Rule 1: Breathe Fresh Life Into An Old Game
Holy Fury's biggest virtue is that it adds the Shattered and Random Worlds that were always missing from Paradox's various strategy series. When you stir up the starting parameters of the game, you take a series that was constrained by history and turn it into a lively, never-the-same-game-twice experience that almost equates to grand strategy mixed with roguelike.
Likewise, Industries fixed one of Skylines' few weaknesses; in the base game, industrial zones are almost useless once the bulk of your citizens begin working in office buildings because offices produce higher tax rates for lower crime and no pollution.
With Industries, industrial production becomes a game all its own, and the way the systems work together create a meta game that stays fun and useful well into the massive metropolis late-game.
And finally, "LeGuin" so completely revamps the way planets work in Stellaris that every strategy you had from pre-2.2 versions of the game are rendered instantly obsolete.
When a free patch does more to revolutionize gameplay than some games see with an entire suite of paid DLC, that is a massive achievement that feels like a Christmas present from the developers.
Rule 2: Provide Something For Everyone
The second rule of great DLC is to avoid couching content behind a playstyle barrier; in other words, create a DLC that's flexible, not one that alienates players that don't adhere to a specific playstyle.
While most of the main gameplay in Holy Fury is skewed toward pagan rulers, giving them buffs to keep up with every other religion post The Old Gods, all the value here comes back once again to Shattered Worlds.
A lot of the fun in CK2 is in turning very small counties into massive empires. For a lot of players, it's simply not much fun to start as a vassal. You spend the whole early-game waiting for events beyond your control to happen so you can declare independence. But at the same time, if you start as a king, the game's often too easy with what little challenge there is coming in preventing or putting down revolts when you have the resource and army advantage.
Even if you disagree with that assessment of vassals and kings, Shattered Worlds still has something for you. The mere fact that you can break up the world any way you like (from a world with naught but one-province minors to one with completely unique kingdoms and empires) means it's never the same world twice.
No matter your playstyle, there's something in the DLC for you.
Industries is the same way in Skylines. You'll get the most out of it when you're building industrial cities, of course. But even if all you use it for quick jobs while you're waiting for offices to unlock, you're still covered.
Put simply, the new system is more fun and makes more sense than the old system in every single situation where industrial zones are involved. Every playstyle uses industries at some point during the game, so every playstyle benefits from a better system.

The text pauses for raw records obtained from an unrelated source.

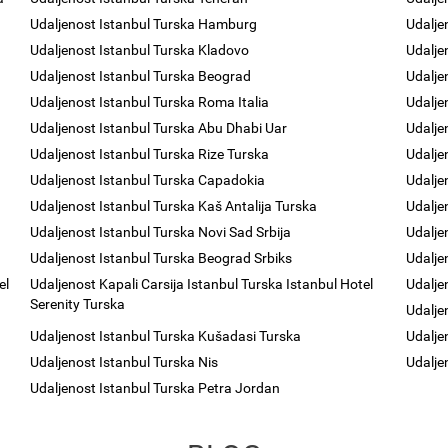
Udaljenost Istanbul Turska Hamburg
Udalje
Udaljenost Istanbul Turska Kladovo
Udalje
Udaljenost Istanbul Turska Beograd
Udalje
Udaljenost Istanbul Turska Roma Italia
Udalje
Udaljenost Istanbul Turska Abu Dhabi Uar
Udalje
Udaljenost Istanbul Turska Rize Turska
Udalje
Udaljenost Istanbul Turska Capadokia
Udalje
Udaljenost Istanbul Turska Kaš Antalija Turska
Udalje
Udaljenost Istanbul Turska Novi Sad Srbija
Udalje
Udaljenost Istanbul Turska Beograd Srbiks
Udalje
el
Udaljenost Kapali Carsija Istanbul Turska Istanbul Hotel
Udalje
Serenity Turska
Udalje
Udaljenost Istanbul Turska Kušadasi Turska
Udalje
Udaljenost Istanbul Turska Nis
Udalje
Udaljenost Istanbul Turska Petra Jordan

And LeGuin... well, you're getting those new systems unless you want to rollback to 2.1 and stay there. Every playstyle's using it whether they want to or not. It's a patch.
Rule 3: Don't Gouge. Keep Your Prices Reasonable
Holy Fury costs $20 and delivers a full game's worth of fresh content updates at that price. Industries costs $15 and fundamentally changes the game's economy for the better, changing the whole way you'll play Skylines no matter your playstyle. And the 2.2 patch for Stellaris is free; you don't even have to buy the MegaCorp DLC that it launched alongside.
Roughly half what the base game costs are a fair price for a DLC pack. Value for investment is an important component in evaluating the very best games, after all.
Yes, DLC can be game of the year.
When you breathe life into an aging game, eat up a game writer's entire week to the point where he almost misses deadline getting the guide out because he couldn't drag himself away from the game for three hours to write it, and offer something for everyone?
Nothing else in gaming offered me that in 2018. Holy Fury gets the gold medal, Industries gets the silver, and a free patch for Stellaris gets the bronze.
It's a shame more people didn't consider these for gaming's highest honor.